Tidak lama kemudian, pada tanggal 4 Mei 2004 Bapak Uskup Agung Jakarta, Julius Kardinal Darmaadmadja, SJ meneguhkan berdirinya badan hukum Pengurus Gereja dan Dana Papa Roma Katolik (PGDP) Gereja Santo Laurensius yang dikukuhkan dengan Akta Notaris No. 8 tertanggal 21 Mei 2004 oleh Notaris Nanny Sri Wardani. Pendirian Badan Hukum tersebut membuat kita makin diteguhkan untuk melangkah maju guna mewujudkan keinginan mendirikan gereja. Kelak, paroki akan mencakup Wilayah 7a, 7b, 8, dan 9.
Pada tanggal 9 September 2004 Rama Roy Djakarya, Pr bertindak mewakili Keuskupan Agung Jakarta telah membubuhkan tandatangan persetujuan atas gambar teknis Gereja Santo Laurensius yang sangat dibutuhkan untuk pengurusan IMB.

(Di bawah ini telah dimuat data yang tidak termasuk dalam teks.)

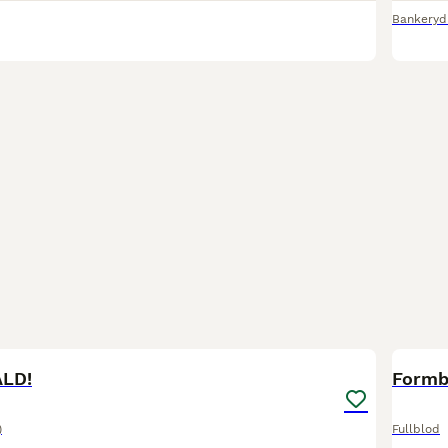
Bankeryd
3
ÅLD!
Formba
)
Fullblod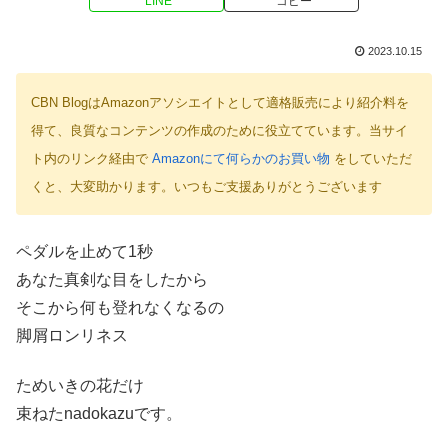
LINE
コピー
2023.10.15
CBN BlogはAmazonアソシエイトとして適格販売により紹介料を
得て、良質なコンテンツの作成のために役立てています。当サイ
ト内のリンク経由で
Amazonにて何らかのお買い物
をしていただ
くと、大変助かります。いつもご支援ありがとうございます
ペダルを止めて1秒
あなた真剣な目をしたから
そこから何も登れなくなるの
脚屑ロンリネス
ためいきの花だけ
束ねたnadokazuです。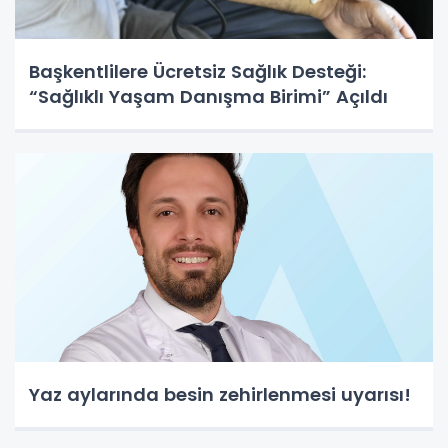
Başkentlilere Ücretsiz Sağlık Desteği:
“Sağlıklı Yaşam Danışma Birimi” Açıldı
Yaz aylarında besin zehirlenmesi uyarısı!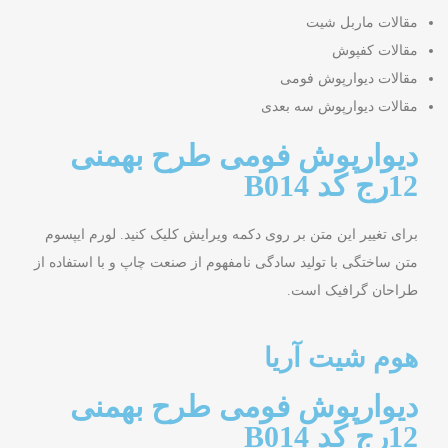
مقالات ماربل شیت
مقالات کفپوش
مقالات دیوارپوش فومی
مقالات دیوارپوش سه بعدی
دیوارپوش فومی طرح بهمنی
12رج کد B014
برای تغییر این متن بر روی دکمه ویرایش کلیک کنید. لورم ایپسوم
متن ساختگی با تولید سادگی نامفهوم از صنعت چاپ و با استفاده از
طراحان گرافیک است.
هوم شیت آریا
دیوارپوش فومی طرح بهمنی
12رج کد B014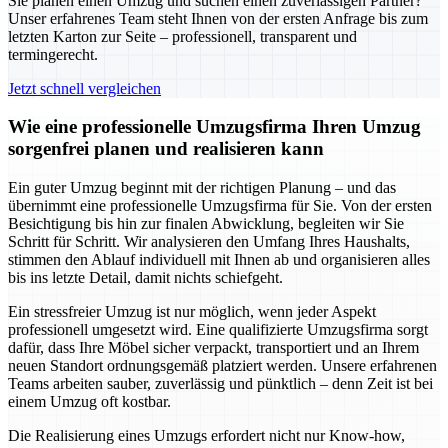
Sie planen einen Umzug und suchen einen zuverlässigen Partner?
Unser erfahrenes Team steht Ihnen von der ersten Anfrage bis zum
letzten Karton zur Seite – professionell, transparent und
termingerecht.
Jetzt schnell vergleichen
Wie eine professionelle Umzugsfirma Ihren Umzug
sorgenfrei planen und realisieren kann
Ein guter Umzug beginnt mit der richtigen Planung – und das
übernimmt eine professionelle Umzugsfirma für Sie. Von der ersten
Besichtigung bis hin zur finalen Abwicklung, begleiten wir Sie
Schritt für Schritt. Wir analysieren den Umfang Ihres Haushalts,
stimmen den Ablauf individuell mit Ihnen ab und organisieren alles
bis ins letzte Detail, damit nichts schiefgeht.
Ein stressfreier Umzug ist nur möglich, wenn jeder Aspekt
professionell umgesetzt wird. Eine qualifizierte Umzugsfirma sorgt
dafür, dass Ihre Möbel sicher verpackt, transportiert und an Ihrem
neuen Standort ordnungsgemäß platziert werden. Unsere erfahrenen
Teams arbeiten sauber, zuverlässig und pünktlich – denn Zeit ist bei
einem Umzug oft kostbar.
Die Realisierung eines Umzugs erfordert nicht nur Know-how,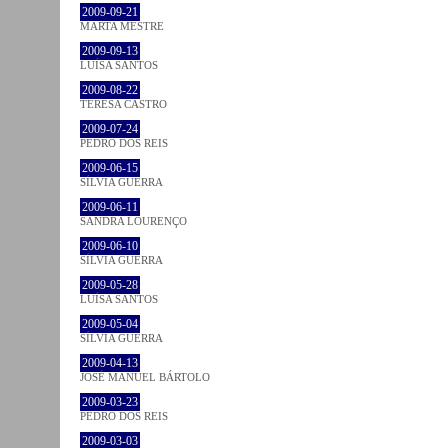
2009-09-21
MARTA MESTRE
2009-09-13
LUÍSA SANTOS
2009-08-22
TERESA CASTRO
2009-07-24
PEDRO DOS REIS
2009-06-15
SÍLVIA GUERRA
2009-06-11
SANDRA LOURENÇO
2009-06-10
SÍLVIA GUERRA
2009-05-28
LUÍSA SANTOS
2009-05-04
SÍLVIA GUERRA
2009-04-13
JOSÉ MANUEL BÁRTOLO
2009-03-23
PEDRO DOS REIS
2009-03-03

Berbekal persetujuan dari Keuskupan Agung Jakarta, Panitia Pembangunan Gereja Santo Laurensius dengan tekun dan penuh semangat melakukan pertemuan dalam kelompok-kelompok kecil untuk memikirkan setiap langkah perkembangan menuju terwujudnya gereja. Biasanya pertemuan diselenggarakan di sekretariat pada malam hari. Banyak anggota panitia yang datang ke pertemuan langsung dari tempat kerja.
Seksi perizinan dengan sabar dan ulet melakukan pendekatan ke masyarakat dan para pejabat pemerintahan untuk mengurus izin pendirian gereja dan izin mendirikan bangunan. Usaha mereka kini telah membuahkan hasil seperti yang diharapkan, yaitu diterbitkannya Surat Keputusan Bupati Tangerang Nomor 593/Kep. 143-Huk/2005 tentang persetujuan penggunaan tanah fasilitas social milik Pemerintah Kabupaten Tangerang di Komplek Perumahan Alam Sutera Desa Pakulonan Kecamatan Serpong Kabupaten Tangerang untuk sarana kebaktian (Gereja) oleh Badan Pengurus Gereja dan Dana Papa Roma Katolik Santo Laurensius. Tidak lama setelah penerbitan surat izin ini, pada tanggal 31 Mei 2005 keluar pula Izin Mendirikan Bangunan.
Sekarang pembangunan fisik telah dimulai dengan ditandai pemberkatan tiang pancang dan peletakan batu pertama dalam suatu ibadat yang dipimpin oleh Rama Roy Djakarya, Pr didampingi oleh Rama YD Widyosuhardjo, OSC dan Rama Antonius Suprapto, SScc pada tanggal 10 September 2005.